Selected excerpt below:

Meanwhile, the West and the culture war seems to be eating itself. Tim Pool, YouTube journalist, suggests this will lead to a civil war, and his predictions are rarely wrong. Do I want to see communist Antifa thugs and right wingers battling on the streets? No. I’d rather just leave nice and early and seek out a peaceful life.
Finally, as I describe elsewhere on this site, attitudes abroad always draw me back. I visited Vietnam for the first time on this trip, and similarly to Indonesia and other countries I’ve visited I find the people to be overall authentic and positive.
Major things I miss when I leave the USA include the weather, nature, the familiarity, the amazing grocery stores (never take Safeway for granted, you won’t even find that in Europe), having a car (plus polite drivers), and, of course, old friends and remaining family members. So, I’m not saying this path is a utopia. In fact, it’s bittersweet. Probably, if I had endless money, I’d have a nice big house as a base of operations back home in Arizona, and I’d only spend half the year in some distant country. But I don’t have this ability and I’m not getting any younger.
And so, here I am, living out of a backpack again. Not to lead a glamorous life but because I feel I have no choice.

End of Selected excerpt.
Extracted material below:

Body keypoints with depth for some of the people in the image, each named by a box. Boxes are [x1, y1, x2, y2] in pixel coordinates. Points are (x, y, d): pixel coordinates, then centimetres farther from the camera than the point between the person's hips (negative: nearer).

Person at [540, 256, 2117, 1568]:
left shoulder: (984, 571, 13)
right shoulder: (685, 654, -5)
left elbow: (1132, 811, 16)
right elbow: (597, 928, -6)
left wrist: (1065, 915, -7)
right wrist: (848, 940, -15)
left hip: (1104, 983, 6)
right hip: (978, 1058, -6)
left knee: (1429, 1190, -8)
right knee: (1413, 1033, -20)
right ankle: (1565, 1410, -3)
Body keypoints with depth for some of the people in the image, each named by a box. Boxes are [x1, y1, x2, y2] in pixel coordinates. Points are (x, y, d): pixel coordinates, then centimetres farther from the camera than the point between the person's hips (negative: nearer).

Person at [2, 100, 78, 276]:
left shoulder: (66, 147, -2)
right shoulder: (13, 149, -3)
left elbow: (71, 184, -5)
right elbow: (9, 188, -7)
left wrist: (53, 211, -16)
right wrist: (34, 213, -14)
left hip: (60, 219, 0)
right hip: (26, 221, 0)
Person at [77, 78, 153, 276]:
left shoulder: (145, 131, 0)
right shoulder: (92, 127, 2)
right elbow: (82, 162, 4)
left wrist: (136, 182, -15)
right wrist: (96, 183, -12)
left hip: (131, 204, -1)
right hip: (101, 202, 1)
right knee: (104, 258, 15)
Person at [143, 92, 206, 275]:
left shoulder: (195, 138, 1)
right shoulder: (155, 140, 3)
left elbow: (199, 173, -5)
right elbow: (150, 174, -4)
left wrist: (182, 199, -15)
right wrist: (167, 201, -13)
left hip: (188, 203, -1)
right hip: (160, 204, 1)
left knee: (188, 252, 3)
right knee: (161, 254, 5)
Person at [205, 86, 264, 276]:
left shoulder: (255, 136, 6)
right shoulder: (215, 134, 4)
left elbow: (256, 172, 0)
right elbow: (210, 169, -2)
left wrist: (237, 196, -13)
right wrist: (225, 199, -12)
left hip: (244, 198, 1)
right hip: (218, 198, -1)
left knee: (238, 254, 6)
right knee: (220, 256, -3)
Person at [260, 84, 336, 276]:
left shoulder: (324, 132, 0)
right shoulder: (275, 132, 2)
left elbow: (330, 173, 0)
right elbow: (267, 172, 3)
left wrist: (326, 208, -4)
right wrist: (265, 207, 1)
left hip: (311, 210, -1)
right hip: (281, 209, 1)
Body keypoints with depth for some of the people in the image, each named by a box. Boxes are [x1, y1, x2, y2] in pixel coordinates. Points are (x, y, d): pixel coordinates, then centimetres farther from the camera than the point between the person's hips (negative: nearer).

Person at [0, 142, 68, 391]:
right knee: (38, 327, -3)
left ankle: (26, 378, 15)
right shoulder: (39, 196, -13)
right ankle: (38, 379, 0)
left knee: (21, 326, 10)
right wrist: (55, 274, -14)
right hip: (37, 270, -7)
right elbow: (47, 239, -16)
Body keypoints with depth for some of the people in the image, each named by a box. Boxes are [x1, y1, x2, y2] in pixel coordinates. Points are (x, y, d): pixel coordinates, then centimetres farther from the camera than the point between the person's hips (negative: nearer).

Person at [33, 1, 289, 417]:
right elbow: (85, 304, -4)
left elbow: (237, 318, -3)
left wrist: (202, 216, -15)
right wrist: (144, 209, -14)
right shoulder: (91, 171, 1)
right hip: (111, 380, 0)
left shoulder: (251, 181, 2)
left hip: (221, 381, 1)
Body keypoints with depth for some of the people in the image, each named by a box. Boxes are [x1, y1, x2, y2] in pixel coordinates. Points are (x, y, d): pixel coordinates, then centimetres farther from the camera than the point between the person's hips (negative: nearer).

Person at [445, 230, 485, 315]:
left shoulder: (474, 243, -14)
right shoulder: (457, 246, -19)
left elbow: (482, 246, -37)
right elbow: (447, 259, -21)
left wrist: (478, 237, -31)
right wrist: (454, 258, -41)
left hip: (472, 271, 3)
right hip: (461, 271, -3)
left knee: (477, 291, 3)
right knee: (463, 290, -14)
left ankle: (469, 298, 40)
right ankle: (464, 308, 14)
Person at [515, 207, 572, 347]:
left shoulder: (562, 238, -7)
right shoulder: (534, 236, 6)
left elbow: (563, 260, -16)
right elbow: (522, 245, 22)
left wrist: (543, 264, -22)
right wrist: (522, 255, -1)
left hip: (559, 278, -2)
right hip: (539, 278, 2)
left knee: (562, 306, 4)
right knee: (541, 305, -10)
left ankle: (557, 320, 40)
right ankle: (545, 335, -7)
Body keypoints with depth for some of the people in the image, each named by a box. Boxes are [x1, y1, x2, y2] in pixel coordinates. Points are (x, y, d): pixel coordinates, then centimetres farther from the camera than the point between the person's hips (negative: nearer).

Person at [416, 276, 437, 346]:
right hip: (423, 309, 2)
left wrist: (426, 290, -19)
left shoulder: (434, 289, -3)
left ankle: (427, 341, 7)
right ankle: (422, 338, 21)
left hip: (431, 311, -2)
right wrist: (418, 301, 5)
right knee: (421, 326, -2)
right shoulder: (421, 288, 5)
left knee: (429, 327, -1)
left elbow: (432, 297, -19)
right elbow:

End of Extracted material.

Tasks and exercises:
1. In the excerpt about leaving the USA, which country did the writer visit for the first time on this trip?
2. Echo the passage of the excerpt about leaving the USA that lies between "Major things I" and "have no choice.", inclusive.

Solutions to the problems:
1. Vietnam

2.
Major things I miss when I leave the USA include the weather, nature, the familiarity, the amazing grocery stores (never take Safeway for granted, you won’t even find that in Europe), having a car (plus polite drivers), and, of course, old friends and remaining family members. So, I’m not saying this path is a utopia. In fact, it’s bittersweet. Probably, if I had endless money, I’d have a nice big house as a base of operations back home in Arizona, and I’d only spend half the year in some distant country. But I don’t have this ability and I’m not getting any younger.
And so, here I am, living out of a backpack again. Not to lead a glamorous life but because I feel I have no choice.